▶ Work instructions: The answer is a stretch of the material below, returned exactly: the line containing "vi etter en", the line containing "CLB Thành Viên", and all lines between.

=== Begin Enclosure ===

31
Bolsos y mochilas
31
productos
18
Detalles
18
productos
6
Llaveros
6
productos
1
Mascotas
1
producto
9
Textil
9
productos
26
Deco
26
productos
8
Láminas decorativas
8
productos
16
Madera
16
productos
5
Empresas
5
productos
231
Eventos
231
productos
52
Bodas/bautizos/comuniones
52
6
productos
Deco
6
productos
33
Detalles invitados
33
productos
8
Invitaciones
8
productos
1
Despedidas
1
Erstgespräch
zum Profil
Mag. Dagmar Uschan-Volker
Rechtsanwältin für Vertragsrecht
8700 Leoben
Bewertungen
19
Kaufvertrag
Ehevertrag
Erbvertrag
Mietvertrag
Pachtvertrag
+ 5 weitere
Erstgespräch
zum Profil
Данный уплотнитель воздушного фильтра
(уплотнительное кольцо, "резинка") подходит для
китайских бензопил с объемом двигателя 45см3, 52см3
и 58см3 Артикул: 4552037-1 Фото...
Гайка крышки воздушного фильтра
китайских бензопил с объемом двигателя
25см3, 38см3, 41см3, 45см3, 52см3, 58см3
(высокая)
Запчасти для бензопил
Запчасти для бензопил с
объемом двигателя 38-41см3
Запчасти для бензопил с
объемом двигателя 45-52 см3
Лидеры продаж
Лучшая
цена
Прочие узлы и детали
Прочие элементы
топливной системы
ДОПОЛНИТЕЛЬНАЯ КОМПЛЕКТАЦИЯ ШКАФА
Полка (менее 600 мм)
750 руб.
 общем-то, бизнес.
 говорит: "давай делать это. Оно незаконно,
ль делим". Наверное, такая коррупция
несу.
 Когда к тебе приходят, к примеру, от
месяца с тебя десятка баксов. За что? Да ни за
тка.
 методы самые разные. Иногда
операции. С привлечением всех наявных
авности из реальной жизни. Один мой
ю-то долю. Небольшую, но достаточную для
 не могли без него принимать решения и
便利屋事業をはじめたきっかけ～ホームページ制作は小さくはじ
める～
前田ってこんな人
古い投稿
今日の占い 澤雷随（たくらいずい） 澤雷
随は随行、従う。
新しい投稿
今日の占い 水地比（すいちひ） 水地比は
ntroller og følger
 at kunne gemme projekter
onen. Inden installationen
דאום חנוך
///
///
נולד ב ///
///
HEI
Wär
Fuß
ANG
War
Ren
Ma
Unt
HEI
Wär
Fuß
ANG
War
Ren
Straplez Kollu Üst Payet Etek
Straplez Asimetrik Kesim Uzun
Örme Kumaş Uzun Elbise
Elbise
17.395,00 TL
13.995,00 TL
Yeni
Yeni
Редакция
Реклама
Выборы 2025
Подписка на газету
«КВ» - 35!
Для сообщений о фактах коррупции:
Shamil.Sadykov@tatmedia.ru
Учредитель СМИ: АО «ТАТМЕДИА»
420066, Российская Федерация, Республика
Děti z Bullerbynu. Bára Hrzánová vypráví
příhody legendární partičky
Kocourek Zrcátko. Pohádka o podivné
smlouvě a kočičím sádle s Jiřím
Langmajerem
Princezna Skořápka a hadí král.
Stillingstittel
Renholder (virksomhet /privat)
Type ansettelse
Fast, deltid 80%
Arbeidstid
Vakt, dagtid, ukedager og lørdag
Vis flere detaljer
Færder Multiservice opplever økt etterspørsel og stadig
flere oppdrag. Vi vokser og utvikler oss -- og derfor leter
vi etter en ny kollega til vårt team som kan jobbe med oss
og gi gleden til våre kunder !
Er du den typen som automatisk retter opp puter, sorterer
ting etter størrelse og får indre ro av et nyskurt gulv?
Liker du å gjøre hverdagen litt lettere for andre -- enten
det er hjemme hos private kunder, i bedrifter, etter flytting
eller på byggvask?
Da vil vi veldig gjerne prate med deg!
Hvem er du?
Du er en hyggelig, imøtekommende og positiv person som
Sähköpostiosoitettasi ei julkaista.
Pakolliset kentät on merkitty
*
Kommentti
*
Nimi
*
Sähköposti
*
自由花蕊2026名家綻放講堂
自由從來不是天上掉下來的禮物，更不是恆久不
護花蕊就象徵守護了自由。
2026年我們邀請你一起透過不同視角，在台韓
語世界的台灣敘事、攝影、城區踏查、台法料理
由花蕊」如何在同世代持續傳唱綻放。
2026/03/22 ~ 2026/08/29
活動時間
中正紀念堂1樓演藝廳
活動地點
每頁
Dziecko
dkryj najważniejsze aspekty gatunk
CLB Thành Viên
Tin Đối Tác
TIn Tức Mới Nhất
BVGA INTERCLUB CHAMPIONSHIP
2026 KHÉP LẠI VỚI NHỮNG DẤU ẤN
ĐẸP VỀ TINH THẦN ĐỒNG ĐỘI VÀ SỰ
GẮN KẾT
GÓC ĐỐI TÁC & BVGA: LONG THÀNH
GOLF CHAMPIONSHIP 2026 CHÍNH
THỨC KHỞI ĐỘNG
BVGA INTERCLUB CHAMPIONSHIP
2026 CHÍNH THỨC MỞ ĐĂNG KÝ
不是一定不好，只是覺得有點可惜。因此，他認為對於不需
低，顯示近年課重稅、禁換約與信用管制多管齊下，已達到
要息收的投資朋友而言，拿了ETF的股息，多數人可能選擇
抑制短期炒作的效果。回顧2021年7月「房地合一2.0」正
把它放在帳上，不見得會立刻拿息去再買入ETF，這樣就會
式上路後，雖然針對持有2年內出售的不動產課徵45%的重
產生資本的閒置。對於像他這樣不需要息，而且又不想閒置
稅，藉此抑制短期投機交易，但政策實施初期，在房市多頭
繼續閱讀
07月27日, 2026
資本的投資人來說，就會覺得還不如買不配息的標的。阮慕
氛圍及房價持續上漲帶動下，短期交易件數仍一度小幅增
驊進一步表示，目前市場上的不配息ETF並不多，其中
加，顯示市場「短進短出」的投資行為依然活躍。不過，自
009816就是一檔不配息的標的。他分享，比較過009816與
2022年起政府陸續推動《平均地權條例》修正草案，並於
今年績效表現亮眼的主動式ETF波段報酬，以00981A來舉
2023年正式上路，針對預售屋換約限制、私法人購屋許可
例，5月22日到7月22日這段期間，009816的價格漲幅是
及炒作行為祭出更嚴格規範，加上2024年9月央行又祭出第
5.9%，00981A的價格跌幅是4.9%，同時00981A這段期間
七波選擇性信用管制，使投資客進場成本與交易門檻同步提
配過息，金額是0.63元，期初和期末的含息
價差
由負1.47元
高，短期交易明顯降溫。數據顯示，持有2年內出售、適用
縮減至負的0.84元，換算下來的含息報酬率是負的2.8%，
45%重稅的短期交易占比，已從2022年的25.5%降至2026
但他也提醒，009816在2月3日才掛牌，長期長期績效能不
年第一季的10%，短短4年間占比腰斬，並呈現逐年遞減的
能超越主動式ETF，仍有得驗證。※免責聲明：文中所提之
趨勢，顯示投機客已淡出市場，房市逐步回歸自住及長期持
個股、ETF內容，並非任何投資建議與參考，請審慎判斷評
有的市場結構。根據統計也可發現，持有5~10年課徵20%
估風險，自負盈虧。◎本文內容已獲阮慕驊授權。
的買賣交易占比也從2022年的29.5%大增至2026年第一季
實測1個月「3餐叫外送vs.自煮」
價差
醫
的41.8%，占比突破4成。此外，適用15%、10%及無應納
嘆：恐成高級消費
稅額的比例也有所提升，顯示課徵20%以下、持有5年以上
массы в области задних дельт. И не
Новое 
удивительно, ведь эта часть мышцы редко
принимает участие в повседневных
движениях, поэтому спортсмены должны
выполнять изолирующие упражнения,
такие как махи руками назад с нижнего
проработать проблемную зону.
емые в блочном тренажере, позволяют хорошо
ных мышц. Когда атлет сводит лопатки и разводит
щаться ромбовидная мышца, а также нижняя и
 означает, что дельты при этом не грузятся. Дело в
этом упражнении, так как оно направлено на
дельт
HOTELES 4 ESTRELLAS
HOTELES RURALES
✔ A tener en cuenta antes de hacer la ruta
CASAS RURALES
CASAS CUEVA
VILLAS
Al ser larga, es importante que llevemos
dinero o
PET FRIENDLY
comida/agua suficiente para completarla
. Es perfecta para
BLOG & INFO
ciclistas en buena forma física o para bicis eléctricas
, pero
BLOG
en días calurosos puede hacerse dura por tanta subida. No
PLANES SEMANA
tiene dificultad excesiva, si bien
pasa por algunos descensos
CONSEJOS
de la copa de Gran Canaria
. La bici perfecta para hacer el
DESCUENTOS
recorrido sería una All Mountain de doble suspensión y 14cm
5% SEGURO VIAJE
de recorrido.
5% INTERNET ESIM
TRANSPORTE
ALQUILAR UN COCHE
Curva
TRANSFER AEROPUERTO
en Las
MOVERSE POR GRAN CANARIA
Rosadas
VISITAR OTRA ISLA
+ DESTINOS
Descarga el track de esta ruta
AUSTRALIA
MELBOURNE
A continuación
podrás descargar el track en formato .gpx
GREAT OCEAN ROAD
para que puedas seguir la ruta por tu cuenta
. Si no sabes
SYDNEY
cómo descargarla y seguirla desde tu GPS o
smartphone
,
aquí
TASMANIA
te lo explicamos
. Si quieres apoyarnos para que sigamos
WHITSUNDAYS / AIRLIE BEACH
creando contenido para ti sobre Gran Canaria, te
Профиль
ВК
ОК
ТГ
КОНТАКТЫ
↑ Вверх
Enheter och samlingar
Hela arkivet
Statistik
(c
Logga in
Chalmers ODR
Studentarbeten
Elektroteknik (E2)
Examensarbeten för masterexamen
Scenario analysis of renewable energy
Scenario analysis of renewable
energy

=== End Enclosure ===

▶ Answer to this problem:
vi etter en ny kollega til vårt team som kan jobbe med oss
og gi gleden til våre kunder !
Er du den typen som automatisk retter opp puter, sorterer
ting etter størrelse og får indre ro av et nyskurt gulv?
Liker du å gjøre hverdagen litt lettere for andre -- enten
det er hjemme hos private kunder, i bedrifter, etter flytting
eller på byggvask?
Da vil vi veldig gjerne prate med deg!
Hvem er du?
Du er en hyggelig, imøtekommende og positiv person som
Sähköpostiosoitettasi ei julkaista.
Pakolliset kentät on merkitty
*
Kommentti
*
Nimi
*
Sähköposti
*
自由花蕊2026名家綻放講堂
自由從來不是天上掉下來的禮物，更不是恆久不
護花蕊就象徵守護了自由。
2026年我們邀請你一起透過不同視角，在台韓
語世界的台灣敘事、攝影、城區踏查、台法料理
由花蕊」如何在同世代持續傳唱綻放。
2026/03/22 ~ 2026/08/29
活動時間
中正紀念堂1樓演藝廳
活動地點
每頁
Dziecko
dkryj najważniejsze aspekty gatunk
CLB Thành Viên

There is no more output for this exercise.